- **Problem description**
Copy only what lies from the line containing "right eye: (164, 224)" through the line containing "root of tail: (235, 151)" in the entries below, keeping both end lines exact and dropping every picture.
+--
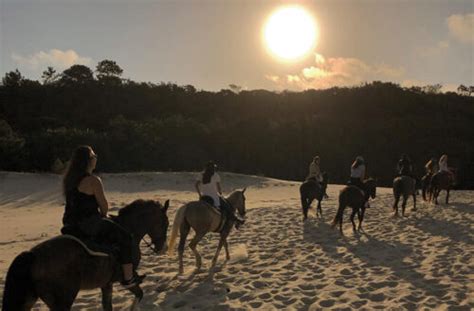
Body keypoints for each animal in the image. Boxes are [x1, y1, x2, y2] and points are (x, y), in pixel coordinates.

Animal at [0, 200, 168, 311]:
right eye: (164, 224)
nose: (162, 249)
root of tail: (33, 255)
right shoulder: (124, 280)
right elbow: (139, 294)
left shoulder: (106, 283)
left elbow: (108, 305)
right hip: (62, 301)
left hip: (30, 299)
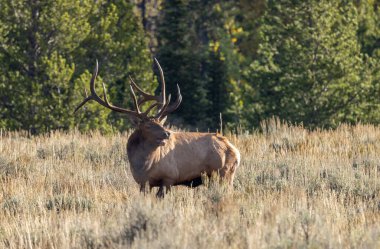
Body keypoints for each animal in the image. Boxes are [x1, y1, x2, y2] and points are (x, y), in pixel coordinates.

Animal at [74, 59, 240, 197]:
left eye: (161, 122)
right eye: (148, 125)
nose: (167, 133)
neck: (143, 166)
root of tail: (235, 151)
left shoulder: (169, 176)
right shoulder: (142, 182)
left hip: (223, 173)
+--
- **Exercise output**
right eye: (164, 224)
nose: (162, 249)
root of tail: (33, 255)
right shoulder: (124, 280)
right elbow: (139, 294)
left shoulder: (106, 283)
left elbow: (108, 305)
right hip: (62, 301)
left hip: (30, 299)
Body keypoints for each animal in the image. Boxes are [x1, y1, x2, y2] and points are (x, y), in pixel coordinates.

Animal at [74, 59, 240, 197]:
left eye: (161, 122)
right eye: (148, 125)
nose: (167, 133)
neck: (143, 166)
root of tail: (235, 151)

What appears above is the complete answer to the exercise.